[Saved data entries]
========================

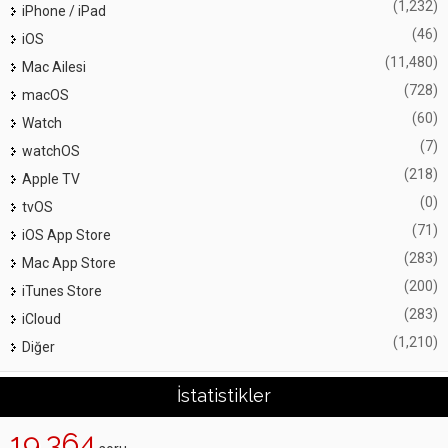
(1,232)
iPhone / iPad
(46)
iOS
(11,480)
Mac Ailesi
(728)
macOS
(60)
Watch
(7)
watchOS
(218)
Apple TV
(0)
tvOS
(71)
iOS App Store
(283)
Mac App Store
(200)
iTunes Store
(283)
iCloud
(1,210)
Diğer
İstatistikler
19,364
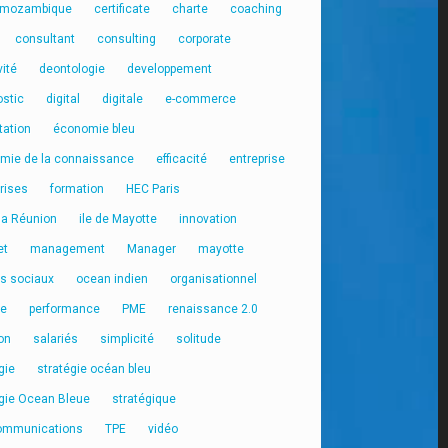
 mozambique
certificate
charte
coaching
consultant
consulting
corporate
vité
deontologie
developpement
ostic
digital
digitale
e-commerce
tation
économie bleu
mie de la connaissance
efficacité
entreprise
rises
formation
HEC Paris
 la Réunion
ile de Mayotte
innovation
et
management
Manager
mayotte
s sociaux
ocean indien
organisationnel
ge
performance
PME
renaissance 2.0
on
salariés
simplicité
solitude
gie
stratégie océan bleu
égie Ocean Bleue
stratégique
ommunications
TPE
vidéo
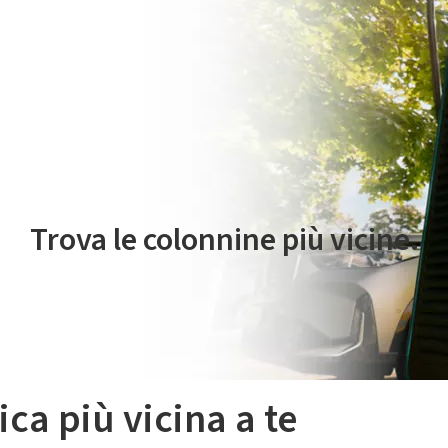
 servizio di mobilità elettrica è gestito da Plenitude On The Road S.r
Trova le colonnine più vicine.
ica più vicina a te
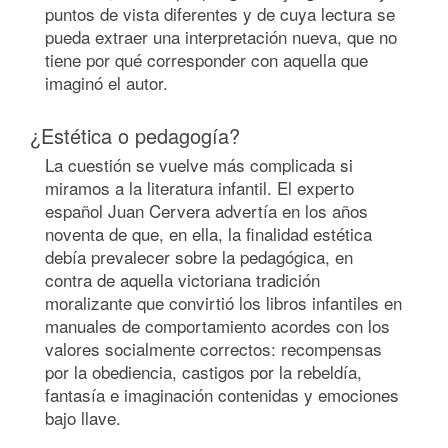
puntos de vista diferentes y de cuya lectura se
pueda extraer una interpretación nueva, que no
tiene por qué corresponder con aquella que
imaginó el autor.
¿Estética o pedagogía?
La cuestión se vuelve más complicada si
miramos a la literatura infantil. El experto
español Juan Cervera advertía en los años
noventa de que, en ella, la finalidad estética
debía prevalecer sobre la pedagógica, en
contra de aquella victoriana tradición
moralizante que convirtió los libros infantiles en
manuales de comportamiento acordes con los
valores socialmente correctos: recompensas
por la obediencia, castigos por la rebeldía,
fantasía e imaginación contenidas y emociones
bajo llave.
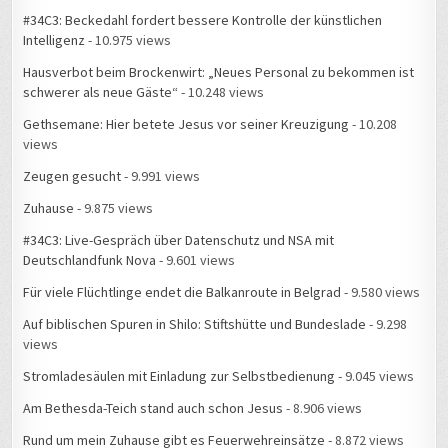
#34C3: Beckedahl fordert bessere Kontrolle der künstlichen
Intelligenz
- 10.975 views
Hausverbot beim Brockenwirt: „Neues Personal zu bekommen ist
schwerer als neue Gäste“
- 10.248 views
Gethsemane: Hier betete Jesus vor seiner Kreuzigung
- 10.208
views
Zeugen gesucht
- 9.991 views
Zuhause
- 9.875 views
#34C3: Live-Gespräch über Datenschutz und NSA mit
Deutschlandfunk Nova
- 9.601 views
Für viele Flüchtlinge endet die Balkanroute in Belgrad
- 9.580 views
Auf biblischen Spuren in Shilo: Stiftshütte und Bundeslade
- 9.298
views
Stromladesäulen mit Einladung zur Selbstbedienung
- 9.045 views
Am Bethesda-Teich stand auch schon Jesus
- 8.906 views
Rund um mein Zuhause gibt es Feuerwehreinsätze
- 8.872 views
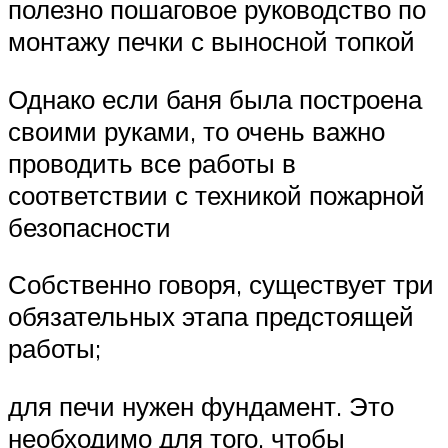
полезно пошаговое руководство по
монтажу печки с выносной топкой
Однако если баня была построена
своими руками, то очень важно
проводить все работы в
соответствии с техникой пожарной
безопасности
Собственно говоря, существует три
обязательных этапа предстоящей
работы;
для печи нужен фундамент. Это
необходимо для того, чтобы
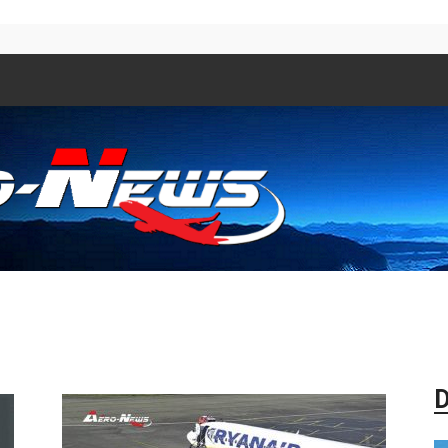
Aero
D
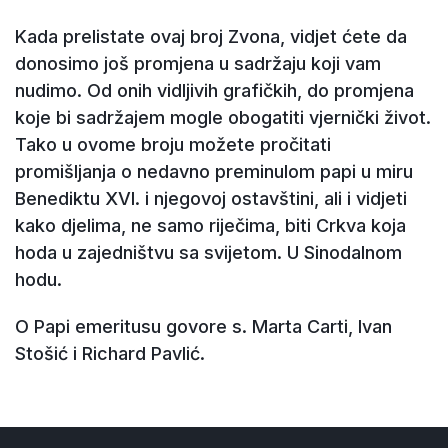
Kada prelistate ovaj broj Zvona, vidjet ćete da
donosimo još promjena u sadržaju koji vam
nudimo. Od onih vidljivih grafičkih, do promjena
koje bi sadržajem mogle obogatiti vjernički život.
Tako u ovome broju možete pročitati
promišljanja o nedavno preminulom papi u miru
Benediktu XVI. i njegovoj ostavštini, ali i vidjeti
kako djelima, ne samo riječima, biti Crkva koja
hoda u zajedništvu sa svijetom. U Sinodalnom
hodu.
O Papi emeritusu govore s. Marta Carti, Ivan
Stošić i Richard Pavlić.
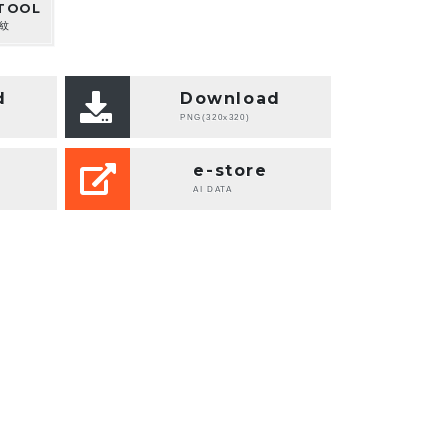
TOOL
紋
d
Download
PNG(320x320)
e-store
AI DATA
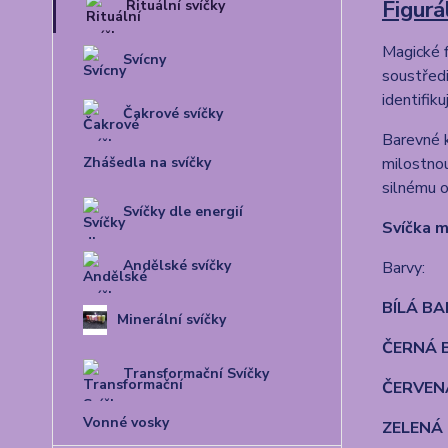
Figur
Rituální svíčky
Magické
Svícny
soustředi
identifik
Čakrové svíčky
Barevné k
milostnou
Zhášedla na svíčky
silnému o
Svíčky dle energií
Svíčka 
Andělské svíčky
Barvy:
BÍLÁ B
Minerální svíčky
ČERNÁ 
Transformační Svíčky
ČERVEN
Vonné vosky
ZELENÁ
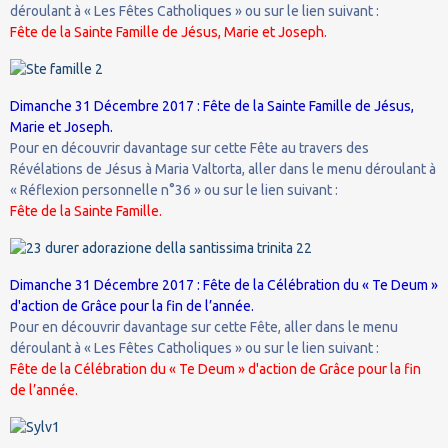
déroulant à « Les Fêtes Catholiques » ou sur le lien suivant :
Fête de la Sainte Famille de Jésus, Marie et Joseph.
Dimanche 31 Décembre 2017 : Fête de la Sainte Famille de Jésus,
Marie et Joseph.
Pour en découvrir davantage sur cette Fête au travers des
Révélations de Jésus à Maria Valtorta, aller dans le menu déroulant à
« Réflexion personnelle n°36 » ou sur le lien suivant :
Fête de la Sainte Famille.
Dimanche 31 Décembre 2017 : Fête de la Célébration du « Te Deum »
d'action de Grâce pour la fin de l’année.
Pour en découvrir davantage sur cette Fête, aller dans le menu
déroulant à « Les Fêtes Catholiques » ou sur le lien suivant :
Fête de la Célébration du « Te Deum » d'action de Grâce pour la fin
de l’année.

========================

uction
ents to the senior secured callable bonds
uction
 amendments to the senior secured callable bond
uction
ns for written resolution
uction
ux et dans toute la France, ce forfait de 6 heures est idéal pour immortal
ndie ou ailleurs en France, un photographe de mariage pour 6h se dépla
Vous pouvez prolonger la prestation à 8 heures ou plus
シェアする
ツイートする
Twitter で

========================

## Exercise details
Both boundary lines included, write out word for word only the lines above from the one containing "fantasía e imaginación contenidas y emociones" to the one containing "donosimo još promjena u sadržaju koji vam", leaving out any pictures.

## Answer box
fantasía e imaginación contenidas y emociones
bajo llave.
#34C3: Beckedahl fordert bessere Kontrolle der künstlichen
Intelligenz
- 10.975 views
Hausverbot beim Brockenwirt: „Neues Personal zu bekommen ist
schwerer als neue Gäste“
- 10.248 views
Gethsemane: Hier betete Jesus vor seiner Kreuzigung
- 10.208
views
Zeugen gesucht
- 9.991 views
Zuhause
- 9.875 views
#34C3: Live-Gespräch über Datenschutz und NSA mit
Deutschlandfunk Nova
- 9.601 views
Für viele Flüchtlinge endet die Balkanroute in Belgrad
- 9.580 views
Auf biblischen Spuren in Shilo: Stiftshütte und Bundeslade
- 9.298
views
Stromladesäulen mit Einladung zur Selbstbedienung
- 9.045 views
Am Bethesda-Teich stand auch schon Jesus
- 8.906 views
Rund um mein Zuhause gibt es Feuerwehreinsätze
- 8.872 views
полезно пошаговое руководство по
монтажу печки с выносной топкой
Однако если баня была построена
своими руками, то очень важно
проводить все работы в
соответствии с техникой пожарной
безопасности
Собственно говоря, существует три
обязательных этапа предстоящей
работы;
для печи нужен фундамент. Это
необходимо для того, чтобы
Aero
D
Kada prelistate ovaj broj Zvona, vidjet ćete da
donosimo još promjena u sadržaju koji vam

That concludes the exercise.